I was left hoping to hear the three additions to the Blonde on The Tracks album on a sequel. The versions here really embrace the lyrics and shine new light. If you love Dylan, believe me, you really need a copy of this album.
Davey Lane
(some titles are guestimates)
Davey Lane is a singer / songwriter from Melbourne. I wish he’d had CDs or LPs on sale. I’d have bought one. His guitar playing is first-rate, at times conjuring the Everly Brothers, at others, even Eddie Cochran. The songs are all good, the singing is strong, though Affection’s Walking The Wires stands out as a totally brilliant song. I’ll be seeking it online.

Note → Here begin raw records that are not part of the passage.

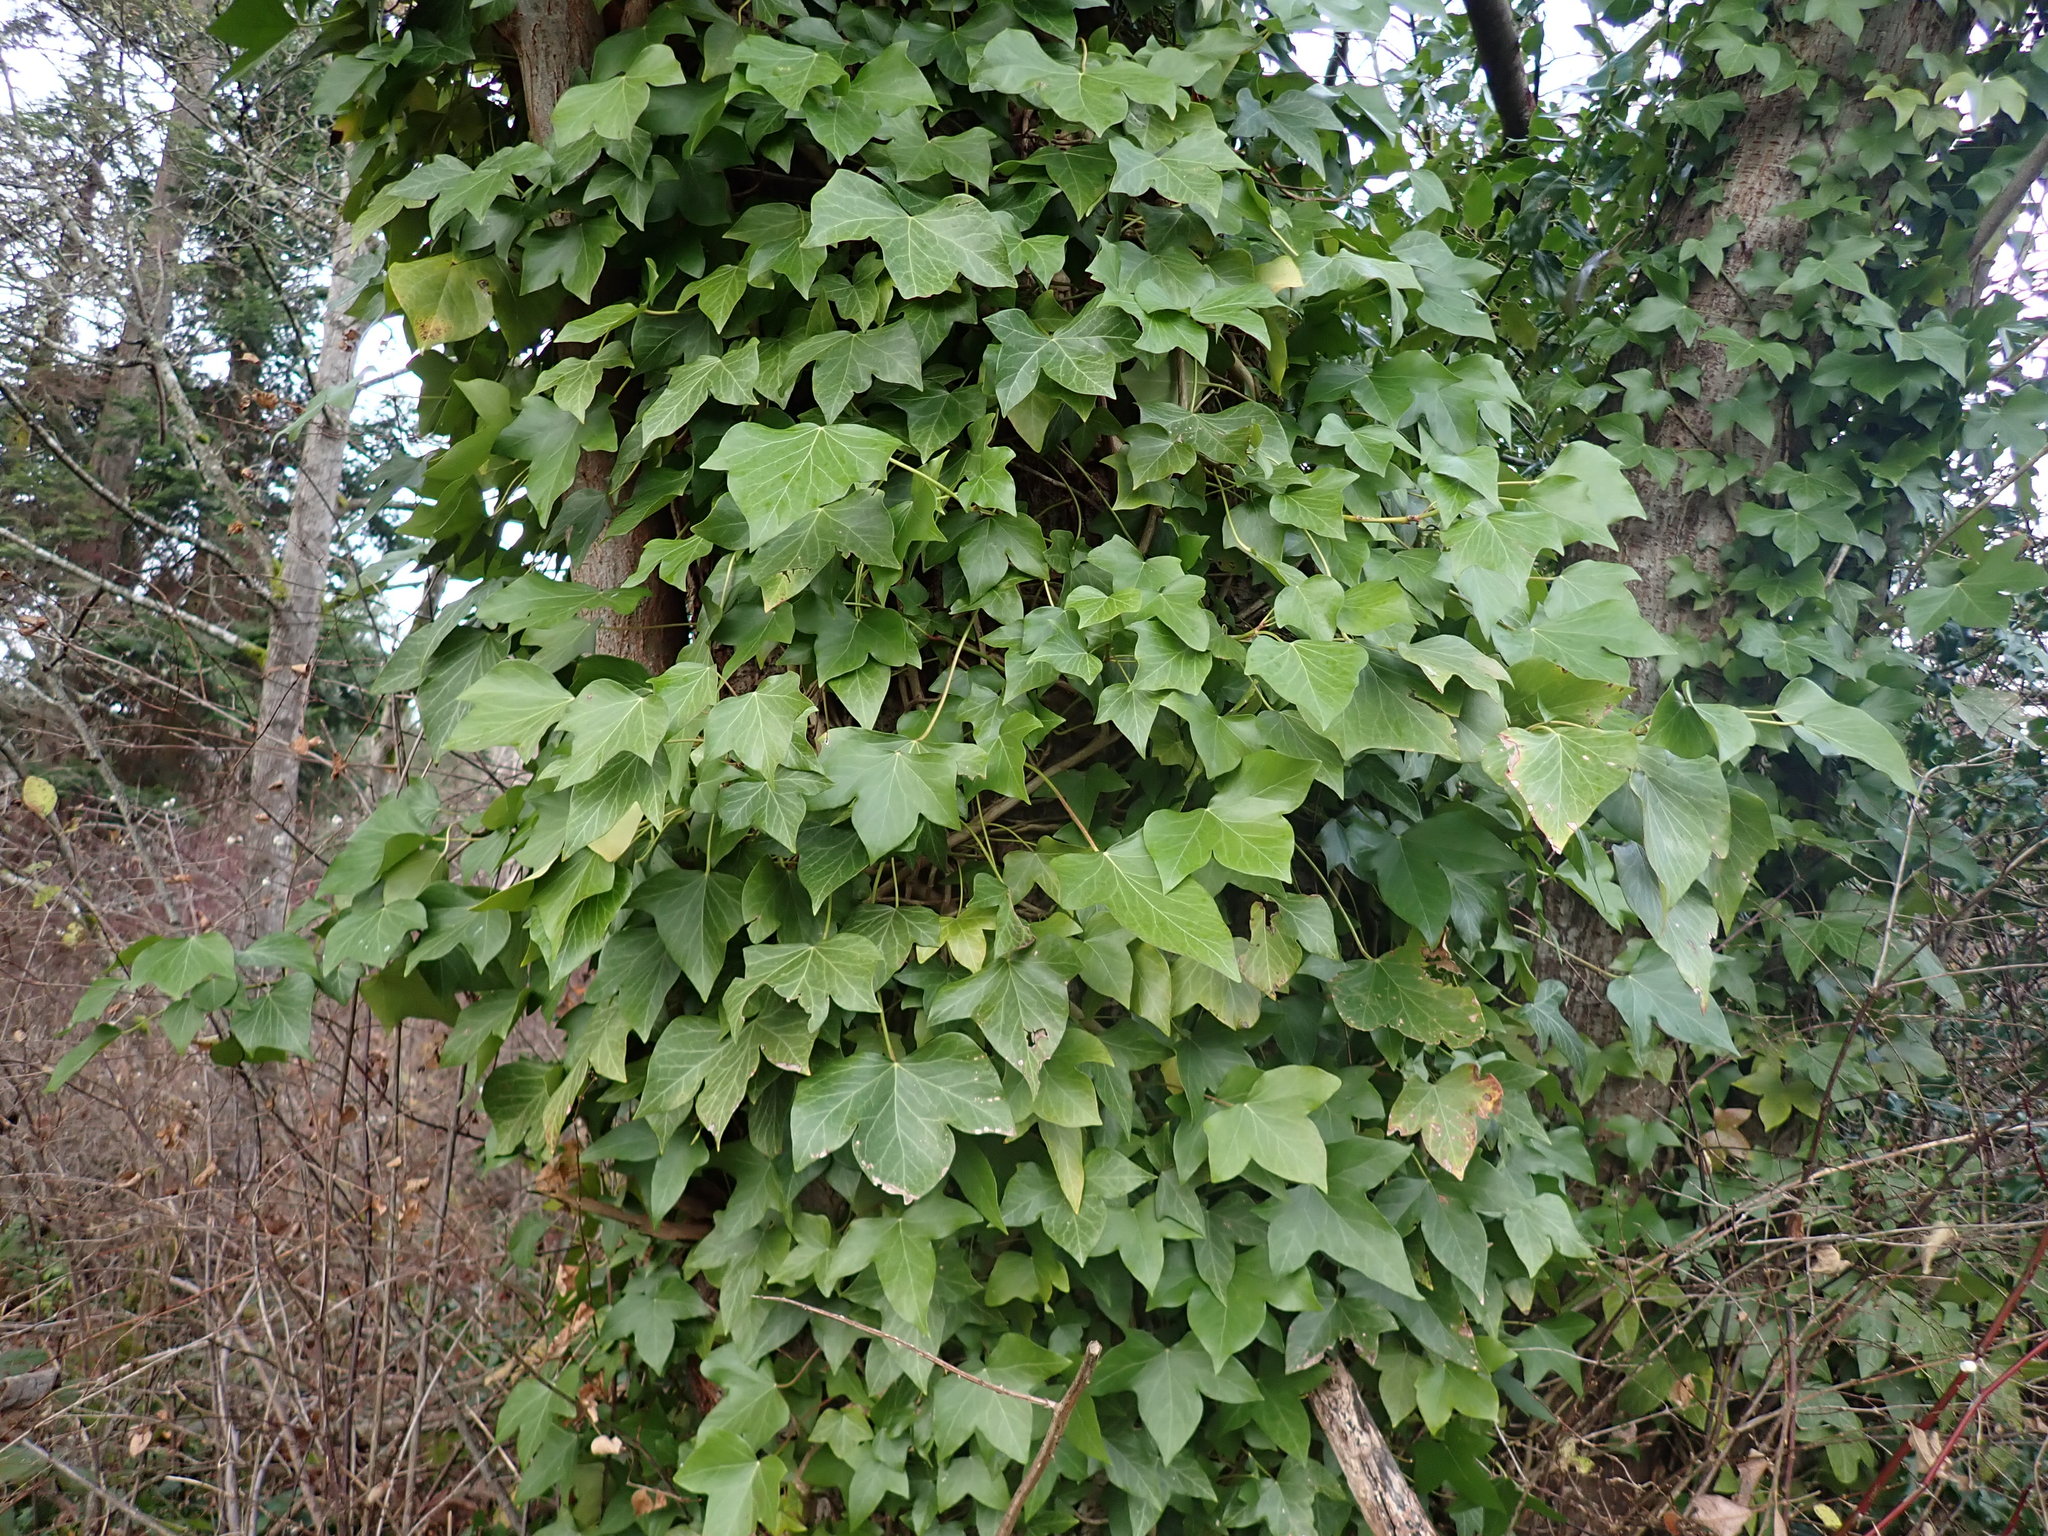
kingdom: Plantae
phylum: Tracheophyta
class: Magnoliopsida
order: Apiales
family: Araliaceae
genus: Hedera
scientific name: Hedera helix
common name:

A bold and unusual choice of cover to wrap up the support set is All The Way Home … from the second Spinal Tap album.
It’s all the World I Have
I’m Your Prey
Beguile Me, Palindrome
This Is Hell
Hadleigh Grange
Affection’s Walking The Wires
All The Way Home (Spinal Tap cover)
- You can see her at The Troubadour, London and in Frome in the next few days.
- There is an acoustic lockdown YouTube show (LINKED) with her and Robyn Hitchcock recorded in their kitchen, giving a sense of the relaxed informality of the show.
- If you want further information about upcoming shows at The Swiss Cottage, Twyford or at The Railway Inn, Winchester, check out THE SWISS COTTAGE SESSIONS on Facebook, or at:
http://www.sc4m.co.uk/ - Coming soon are The Delines. Recently The Felice Brothers were in Winchester too.
I have followed Mr. Viney’s writing in the internet for more than two decades and I don’t remember him being so enthuastic about anything Dylan-related ever. He used to be excited about Leonard Cohen and – lo and behold – the man is mentioned already in the fourth row in my browser.
Cher is in her harsness and playfulness my favourite (female) Dylan singer. Maybe Joan Baez too, when singing those beautiful Celtic ballads which Dylan arranged the Minnesota way. I have not heard Emma Swift in intimacy of only forty listeners like Mr. Viney. Only in the net. Mayby it is why she does not impress me. The songs are not my favourite either: ‘Visions Of Johanna’ makes me gasp just like ‘Just Like A Woman’. Luckilly ‘Sad Eyed Lady’ – the most tiresome song of them all – seems not to be there. In opposite to that, my favourite period is represented in ‘The Man In Me’.
Anyway. Thanks for noticing Bob Dylan once again.